> [WHAT THE TASK REQUIRES]: For every entry below, give it back exactly and leave out any image.

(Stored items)
-=-=-

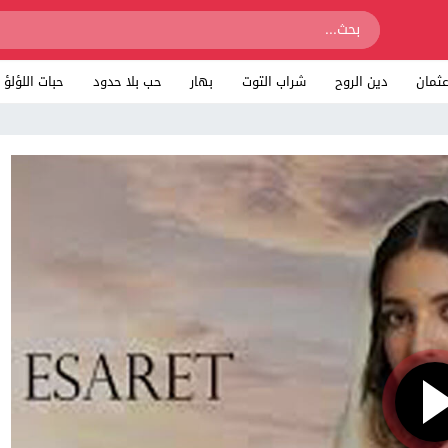
ثمان
دين الروح
شراب التوت
بهار
حب بلا حدود
حبات اللؤلؤ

-=-=-

> [OUTPUT OF THE TASK]:
ثمان
دين الروح
شراب التوت
بهار
حب بلا حدود
حبات اللؤلؤ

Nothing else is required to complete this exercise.